ISCA Archive Interspeech 2025
ISCA Archive Interspeech 2025

The Role of Voiced Consonant Duration in Sung Vowel-Consonant and Consonant-Vowel Recognition

Allan Vurma, Einar Meister, Lya Meister, Jaan Ross, Marju Raju, Veeda Kala, Tuuri Dede

This study explores the impact of consonant duration on the intelligibility of sung consonants (/l/, /m/, /n/, and /v/) across various acoustic settings, pitch levels, and background noise conditions. Forty-two participants (13 male, 29 female; aged 16-69) completed recognition tests involving CV and VC segments containing the vowel /a/, sung and spoken by a mezzo-soprano and a baritone.

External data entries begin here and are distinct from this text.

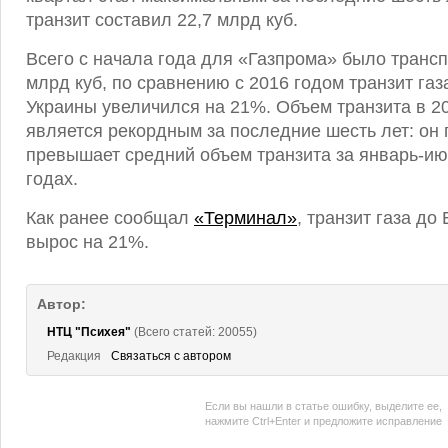
транзит составил 22,7 млрд куб.
Всего с начала года для «Газпрома» было транс
млрд куб, по сравнению с 2016 годом транзит газ
Украины увеличился на 21%. Объем транзита в 20
является рекордным за последние шесть лет: он 
превышает средний объем транзита за январь-ию
годах.
Как ранее сообщал
«Терминал»
, транзит газа до
вырос на 21%.
Автор:
НТЦ "Психея"
(Всего статей: 20055)
Редакция
Связаться с автором
Если вы нашли в статье ошибку, выделите ее,
нажмите Ctrl+Enter и предложите исправление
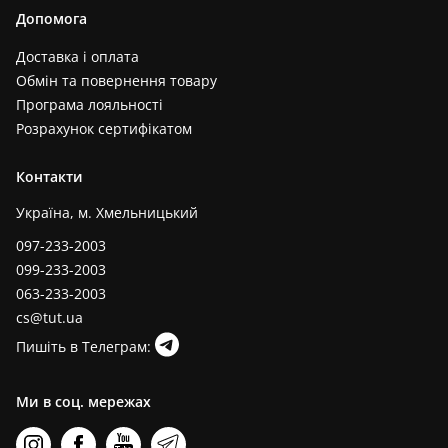
Допомога
Доставка і оплата
Обмін та повернення товару
Програма лояльності
Розрахунок сертифікатом
Контакти
Україна, м. Хмельницький
097-233-2003
099-233-2003
063-233-2003
cs@tut.ua
Пишіть в Телеграм:
Ми в соц. мережах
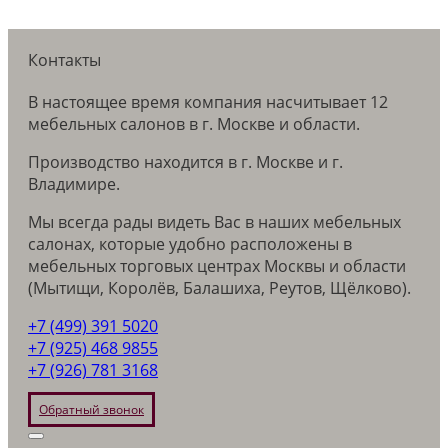
Контакты
В настоящее время компания насчитывает 12
мебельных салонов в г. Москве и области.
Производство находится в г. Москве и г.
Владимире.
Мы всегда рады видеть Вас в наших мебельных
салонах, которые удобно расположены в
мебельных торговых центрах Москвы и области
(Мытищи, Королёв, Балашиха, Реутов, Щёлково).
+7 (499) 391 5020
+7 (925) 468 9855
+7 (926) 781 3168
Обратный звонок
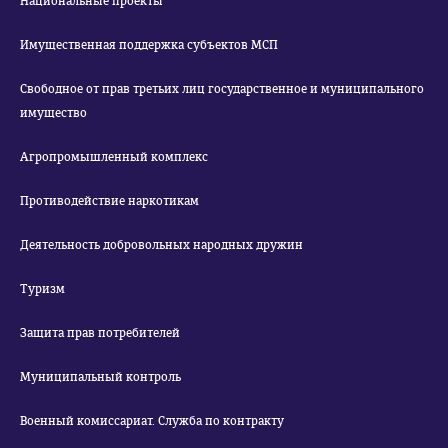
Национальные проекты
Имущественная поддержка субъектов МСП
Свободное от прав третьих лиц государственное и муниципального
имущество
Агропромышленный комплекс
Противодействие наркотикам
Деятельность добровольных народных дружин
Туризм
Защита прав потребителей
Муниципальный контроль
Военный комиссариат. Служба по контракту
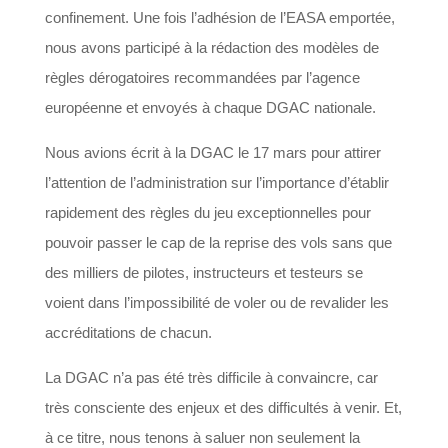
confinement. Une fois l’adhésion de l’EASA emportée,
nous avons participé à la rédaction des modèles de
règles dérogatoires recommandées par l’agence
européenne et envoyés à chaque DGAC nationale.
Nous avions écrit à la DGAC le 17 mars pour attirer
l’attention de l’administration sur l’importance d’établir
rapidement des règles du jeu exceptionnelles pour
pouvoir passer le cap de la reprise des vols sans que
des milliers de pilotes, instructeurs et testeurs se
voient dans l’impossibilité de voler ou de revalider les
accréditations de chacun.
La DGAC n’a pas été très difficile à convaincre, car
très consciente des enjeux et des difficultés à venir. Et,
à ce titre, nous tenons à saluer non seulement la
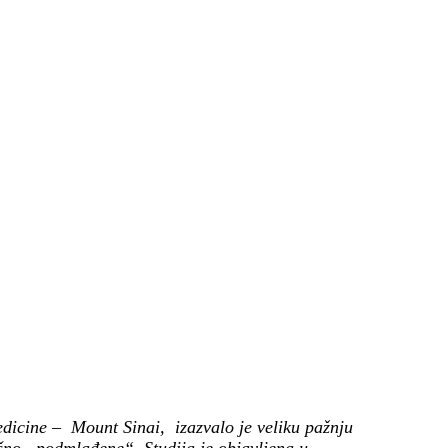
edicine – Mount Sinai,
izazvalo je veliku pažnju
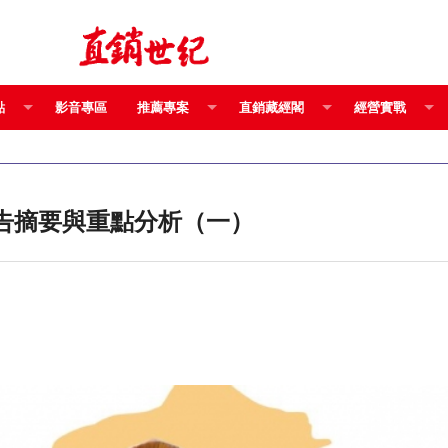
點
影音專區
推薦專案
直銷藏經閣
經營實戰
報告摘要與重點分析（一）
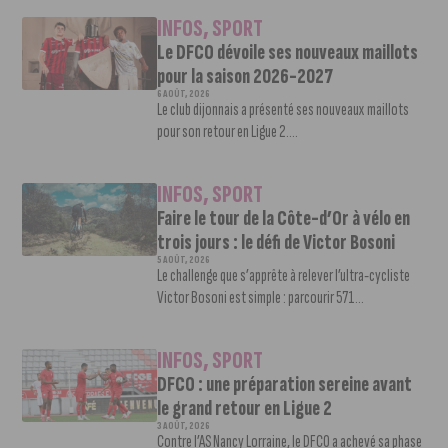
INFOS
,
SPORT
Le DFCO dévoile ses nouveaux maillots
pour la saison 2026-2027
6 AOÛT, 2026
Le club dijonnais a présenté ses nouveaux maillots
pour son retour en Ligue 2....
INFOS
,
SPORT
Faire le tour de la Côte-d’Or à vélo en
trois jours : le défi de Victor Bosoni
5 AOÛT, 2026
Le challenge que s’apprête à relever l’ultra-cycliste
Victor Bosoni est simple : parcourir 571...
INFOS
,
SPORT
DFCO : une préparation sereine avant
le grand retour en Ligue 2
3 AOÛT, 2026
Contre l’AS Nancy Lorraine, le DFCO a achevé sa phase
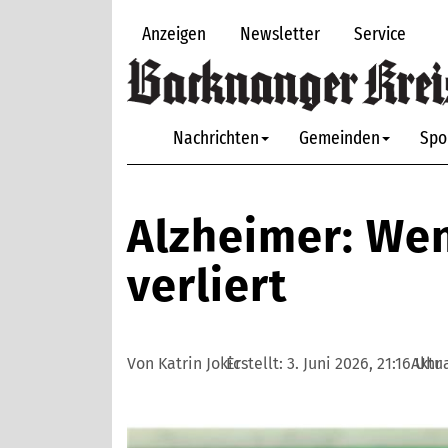
Anzeigen
Newsletter
Service
Nachrichten
Gemeinden
Spo
Alzheimer: Wen
verliert
Von Katrin Jokic
Erstellt:
3. Juni 2026, 21:16 Uhr
Aktua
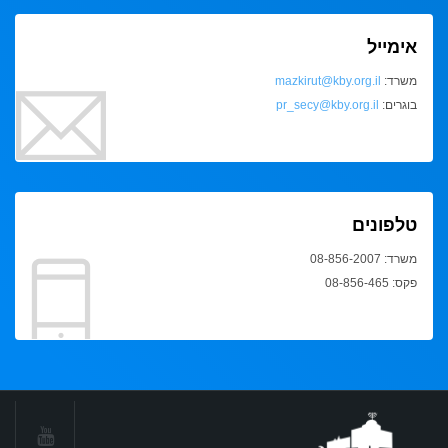
אימייל
משרד:
mazkirut@kby.org.il
בוגרים:
pr_secy@kby.org.il
טלפונים
משרד: 08-856-2007
פקס: 08-856-465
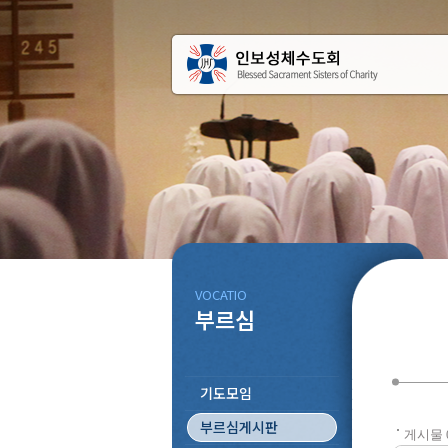
VOCATIO
부르심
기도모임
부르심게시판
게시물 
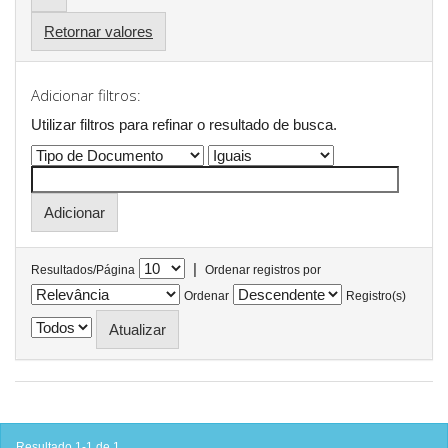
Retornar valores
Adicionar filtros:
Utilizar filtros para refinar o resultado de busca.
|
Resultados/Página
Ordenar registros por
Ordenar
Registro(s)
Resultado 1-1 de 1.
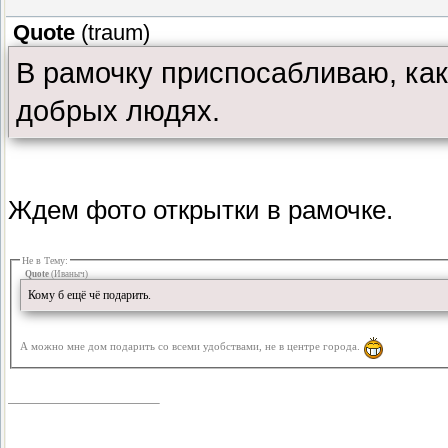
Quote
(
traum
)
В рамочку приспосабливаю, ка
добрых людях.
Ждем фото открытки в рамочке.
Не в Тему:
Quote
(
Иваныч
)
Кому б ещё чё подарить.
А можно мне дом подарить со всеми удобствами, не в центре города.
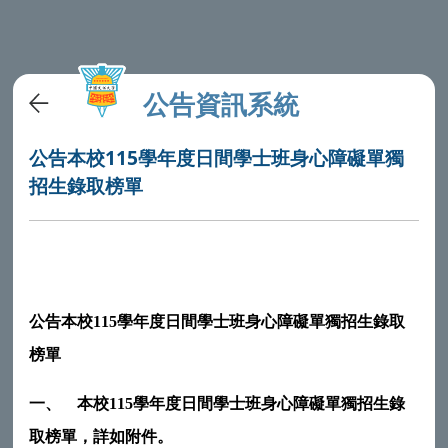
公告資訊系統
公告本校115學年度日間學士班身心障礙單獨
招生錄取榜單
公告本校
115
學年度日間學士班身心障礙單獨招生錄取
榜單
一、
本校
115
學年度日間學士班身心障礙單獨招生錄
取榜單，詳如附件。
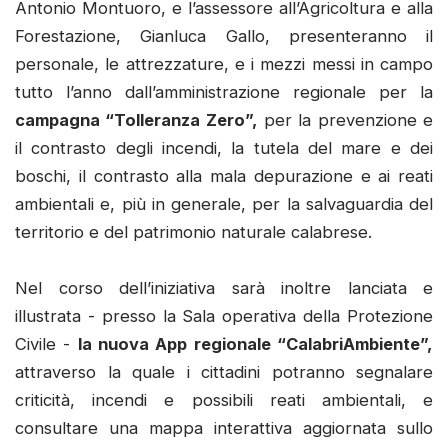
Antonio Montuoro, e l’assessore all’Agricoltura e alla
Forestazione, Gianluca Gallo, presenteranno il
personale, le attrezzature, e i mezzi messi in campo
tutto l’anno dall’amministrazione regionale per la
campagna “Tolleranza Zero”,
per la prevenzione e
il contrasto degli incendi, la tutela del mare e dei
boschi, il contrasto alla mala depurazione e ai reati
ambientali e, più in generale, per la salvaguardia del
territorio e del patrimonio naturale calabrese.
Nel corso dell’iniziativa sarà inoltre lanciata e
illustrata - presso la Sala operativa della Protezione
Civile -
la nuova App regionale “CalabriAmbiente”,
attraverso la quale i cittadini potranno segnalare
criticità, incendi e possibili reati ambientali, e
consultare una mappa interattiva aggiornata sullo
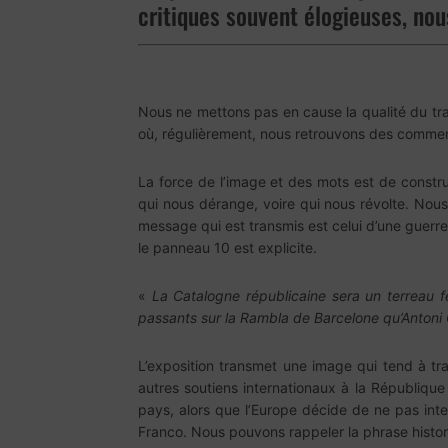
critiques souvent élogieuses, nous
Nous ne mettons pas en cause la qualité du tra
où, régulièrement, nous retrouvons des commentair
La force de l’image et des mots est de construi
qui nous dérange, voire qui nous révolte. Nous
message qui est transmis est celui d’une guerre
le panneau 10 est explicite.
«
La Catalogne républicaine sera un terreau fer
passants sur la Rambla de Barcelone qu’Antoni 
L’exposition transmet une image qui tend à trac
autres soutiens internationaux à la Républiqu
pays, alors que l’Europe décide de ne pas inter
Franco. Nous pouvons rappeler la phrase histo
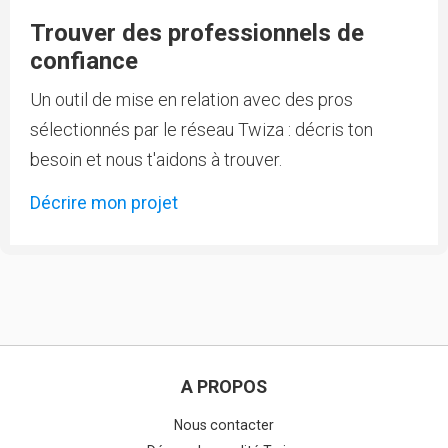
Trouver des professionnels de
confiance
Un outil de mise en relation avec des pros
sélectionnés par le réseau Twiza : décris ton
besoin et nous t'aidons à trouver.
Décrire mon projet
A PROPOS
Nous contacter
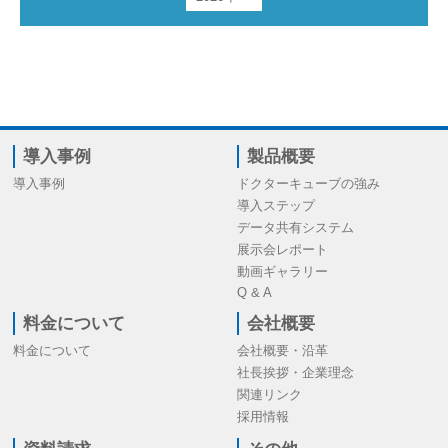
導入事例
製品概要
導入事例
ドクターキューブの強み
導入ステップ
データ共有システム
展示会レポート
動画ギャラリー
Q & A
料金について
会社概要
料金について
会社概要・沿革
社長挨拶・企業理念
関連リンク
採用情報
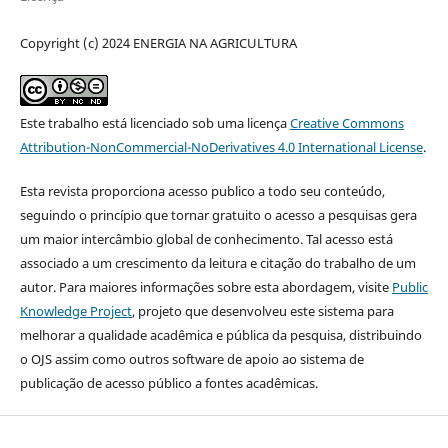
Copyright (c) 2024 ENERGIA NA AGRICULTURA
Este trabalho está licenciado sob uma licença
Creative Commons
Attribution-NonCommercial-NoDerivatives 4.0 International License
.
Esta revista proporciona acesso publico a todo seu conteúdo,
seguindo o princípio que tornar gratuito o acesso a pesquisas gera
um maior intercâmbio global de conhecimento. Tal acesso está
associado a um crescimento da leitura e citação do trabalho de um
autor. Para maiores informações sobre esta abordagem, visite
Public
Knowledge Project
, projeto que desenvolveu este sistema para
melhorar a qualidade acadêmica e pública da pesquisa, distribuindo
o OJS assim como outros software de apoio ao sistema de
publicação de acesso público a fontes acadêmicas.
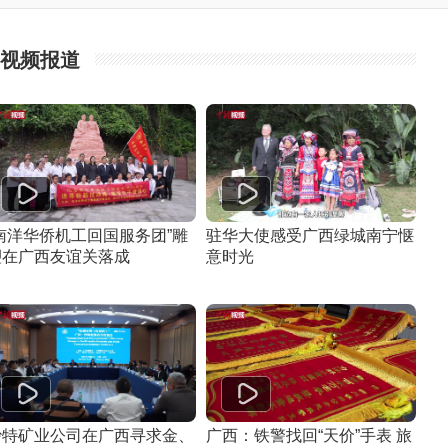
视频报道
“南洋华侨机工回国服务团”雕
驻华大使感受广西绿城南宁惬
塑在广西友谊关落成
意时光
沙特矿业公司在广西寻求金、
广西：铁警找回“天价”手表 旅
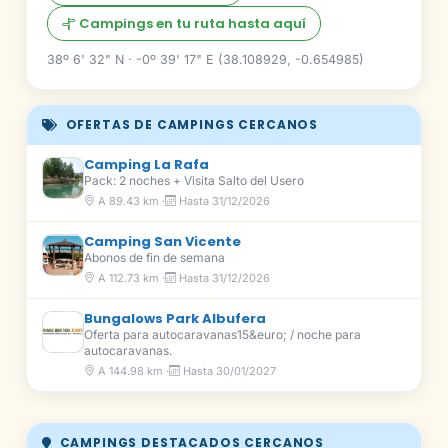
Campings en tu ruta hasta aquí
38º 6' 32" N · -0º 39' 17" E (38.108929, -0.654985)
OFERTAS DE CAMPINGS CERCANOS
Camping La Rafa
Pack: 2 noches + Visita Salto del Usero
A 89.43 km ·
Hasta 31/12/2026
Camping San Vicente
Abonos de fin de semana
A 112.73 km ·
Hasta 31/12/2026
Bungalows Park Albufera
Oferta para autocaravanas15&euro; / noche para
autocaravanas.
A 144.98 km ·
Hasta 30/01/2027
CAMPINGS DESTACADOS CERCANOS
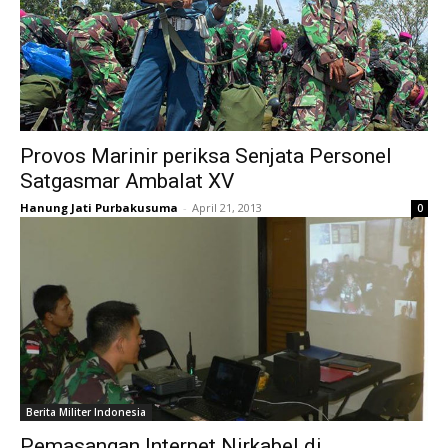
Provos Marinir periksa Senjata Personel
Satgasmar Ambalat XV
Hanung Jati Purbakusuma
-
April 21, 2013
0
Berita Militer Indonesia
Pemasangan Internet Nirkabel di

Consonant durations ranged from 0 ms to 200 ms, with artificial reverberation or brown noise added to some stimuli to simulate performance environments. GLMM revealed that recognition was poorer at high pitches, in reverberant acoustics, and with accompaniment, particularly for VC segments. Extending consonant duration from 20 ms to 200 ms consistently improved recognition by up to 25 percentage points. At low pitches, recognition exceeded chance even when the stationary part of the consonant was absent; 20 ms was sufficient for 95% recognition of spoken CVs, except in the presence of noise.